Some students opted to copy the code from the notes, although it used a completely different data structure. That was not worthless, since it did include these key parts.
c) In comparing the exception handling mechanism in the text with the one described here, there are space-time tradeoffs, but there is also a difference in expressive power. How is this scheme less flexible than the scheme discussed in the notes? (2 points)
_____________This alternative model does not permit one subroutine__________ _____________to install handlers simultaneously for multiple exceptions,____ _____________and it makes it messy to nest try/catch blocks for a single____ _____________exception in one subroutine.___________________________________ ____________________________________________________________________________ ____________________________________________________________________________
One got this right. Many answers suggested that students had not taken the time to understand the question. The fact that an exception is a one-word variable, for example, does not limit its expressive power. That word is a pointer to a block of memory (the activation record) that has many fields. This exception handling model is, incidentally, perfectly appropriate for languages such as C++ and Java where there is only one exception, and the (logical) type of the exception is passed as a parameter to the handler.

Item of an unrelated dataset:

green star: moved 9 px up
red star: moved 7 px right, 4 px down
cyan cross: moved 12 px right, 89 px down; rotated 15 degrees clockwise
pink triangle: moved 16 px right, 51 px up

; see if the protection violation was CPUGET
; all registers have been saved
; R2 points to register save area
a: LOAD R3,R2,PCSAVE ; get the saved program counter
b: LOADS R4,R3
c: EXTH R5,R4,R3 ; the the halfword it points to
; R4 is the instruction that caused the trap!
d: LIL R6,#F0F0
e: AND R5,R6 ; clear all but the opcode bits
f: CMPI R5,OPCPUGET ; is it a CPUGET instruction?
g: BEQ ISCPUGET
h: LOAD R3,R2,PSWSAVE ; it is not CPUGET!
i: CPUSET R3,PSW ; restore saved PSW
j: LOAD R1,PPROGERR
k: LOAD R2,R1,EXAR
l: LOAD R1,R1,EXHAND
m: CPUSET R1,TPC
n: CPUGET R0,TPC ; raise PROGRAM_ERROR exception
Recall that R2 points to the register save area, and that the identifiers
R1SAVE, R2SAVE etc. are used for the offsets of the saved
values of registers.
a) Lines j through l begin to throw a program-error exception. In the normal sequence of instructions for throwing an exception, lines m and n would be replaced by JUMPS R1. Why did we need to use this strange code instead? (1 point)
_____________JUMPS R1 and the CPUSET/CPUGET sequence above have the_________ _____________same effect on the PC, but the CPUGET instruction also_________ _____________restores the LEVEL field of the PSW.___________________________
1/3 got this right. One got partial credit for an answere that was relevant but never got to the point.
b) Suppose we decide that all trap handlers will return to the user program by a jump to TRAPEXIT (that was the code to restore registers and return). The above code doesn't do this! Instead, it does its own return in line n. Write replacement code for lines h through n that has the same net effect (raising the program error trap) but does so by altering the saved registers and then jumping to TRAPEXIT where they are restored. (3 points)
_____________LOAD____R1,PROGERR_____________________________________________ _____________LOAD____R3,R1,EXAR_____________________________________________ _____________STORE___R3,R2,R2SAVE___________________________________________ _____________LOAD____R3,R1,EXHAND___________________________________________ _____________STORE___R3,R2,PCSAVE___________________________________________ _____________JUMP____TRAPEXIT_______________________________________________ ____________________________________________________________________________ ____________________________________________________________________________
One got this right, 1/3 got no credit. In general, troubles revolved around storing to R2SAVE and PCSAVE. A surprising number of students had difficulty with the final JUMP and tried replacing it with sequences ending with a JUMPS. This new code is significantly simpler to understand than the original code it replaces!